= Beginning of Section =

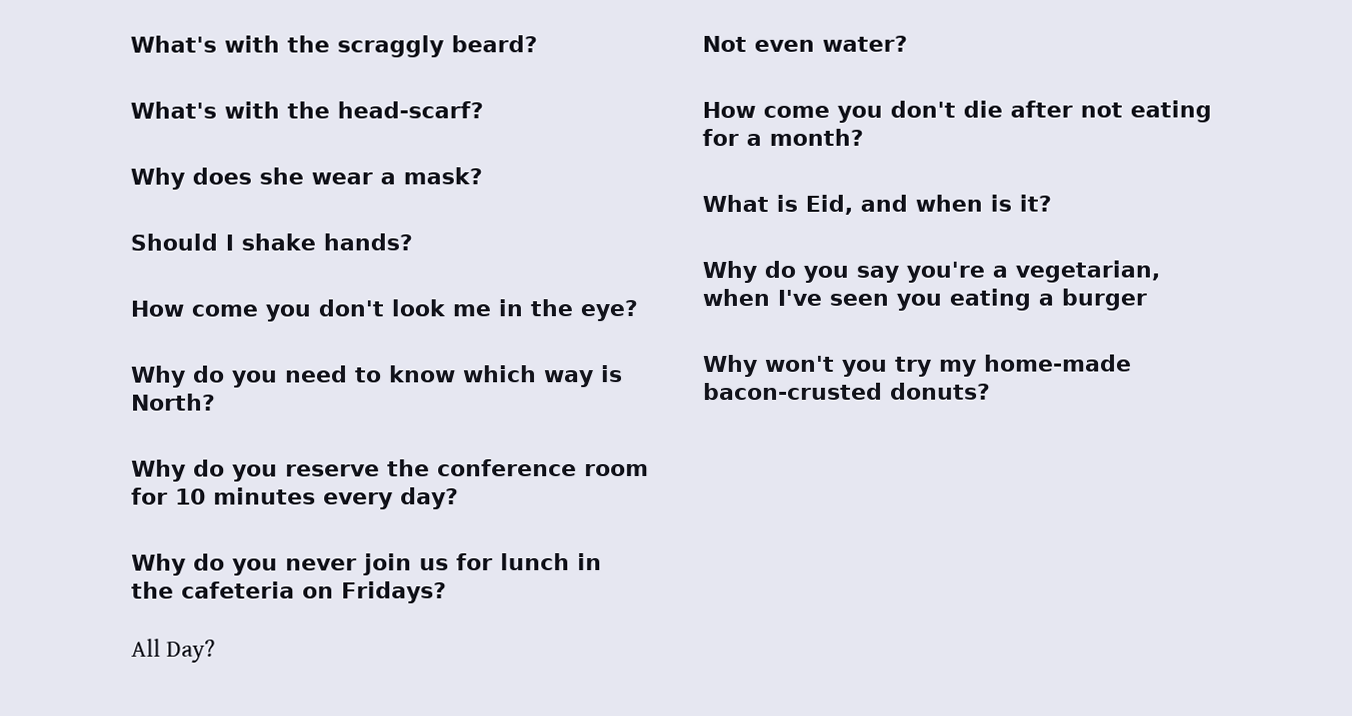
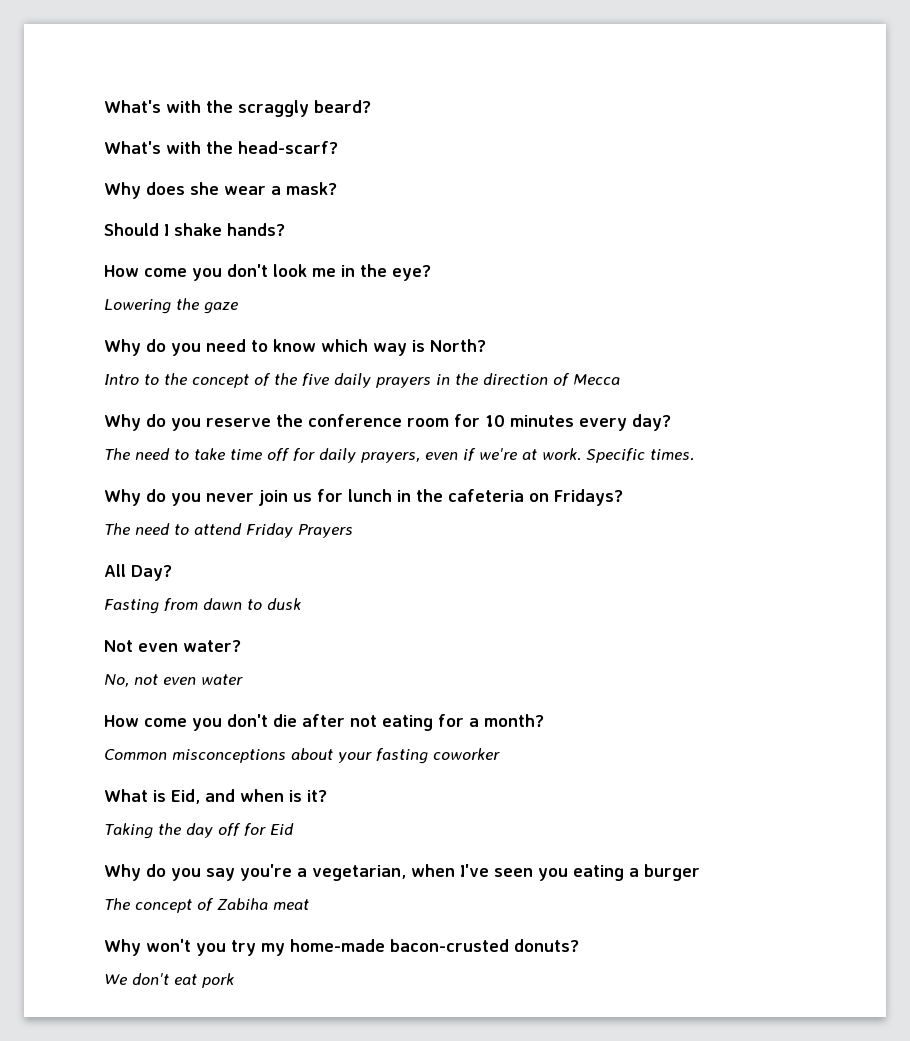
(638, 311) none -> [104,298,238,314] // Lowering the gaze
(216, 402) none -> [104,373,620,388] // Intro to the concept of the five daily prayers in the direction of Mecca
(459, 498) none -> [104,448,694,463] // The need to take time off for daily prayers, even if we're at work. Specific times.
[131,638,217,663] All Day? -> [104,523,353,538] [104,564,172,581] [104,598,301,614] The need to attend Friday Prayers // All Day? // Fasting from dawn to dusk
(908, 43) none -> [104,674,243,687] // No, not even water
(864, 137) none -> [104,748,500,764] // Common misconceptions about your fasting coworker
(1052, 203) none -> [104,823,294,839] // Taking the day off for Eid
(1147, 299) none -> [104,898,309,913] // The concept of Zabiha meat
(991, 391) none -> [104,973,234,988] // We don't eat pork

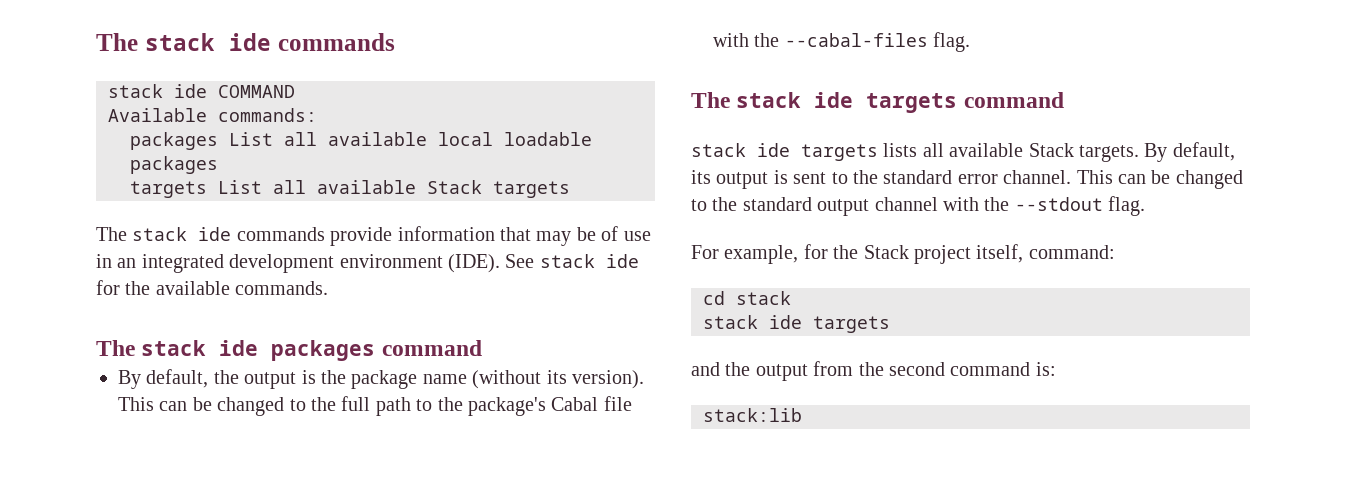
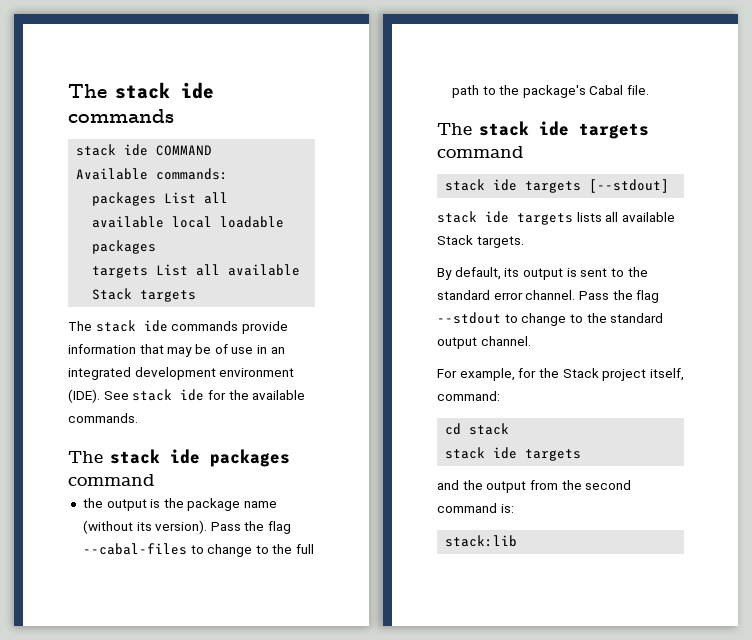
[118,369,209,389] By default, -> (155, 480) none
[118,397,285,416] This can be changed -> [210,521,292,534] [82,543,253,557] Pass the flag --cabal-files to change
[603,396,632,411] [713,32,971,52] file with the --cabal-files flag. -> [627,85,650,95] file.
(1064, 100) none -> [445,179,670,193] // stack ide targets [--stdout]
(1139, 153) none -> (524, 242) //
[1076,170,1243,189] [691,196,1146,216] This can be changed to the standard output channel with the --stdout flag. -> [578,290,660,303] [437,312,664,326] [437,336,531,349] Pass the flag --stdout to change to the standard output channel.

= End of Section =

**What to do:**
Reproduce exactly the lines above starting at the line containing "(991, 391) none" and ending at the line containing "[118,397,285,416] This can", including both, but not the pictures.

**Response area:**
(991, 391) none -> [104,973,234,988] // We don't eat pork

[118,369,209,389] By default, -> (155, 480) none
[118,397,285,416] This can be changed -> [210,521,292,534] [82,543,253,557] Pass the flag --cabal-files to change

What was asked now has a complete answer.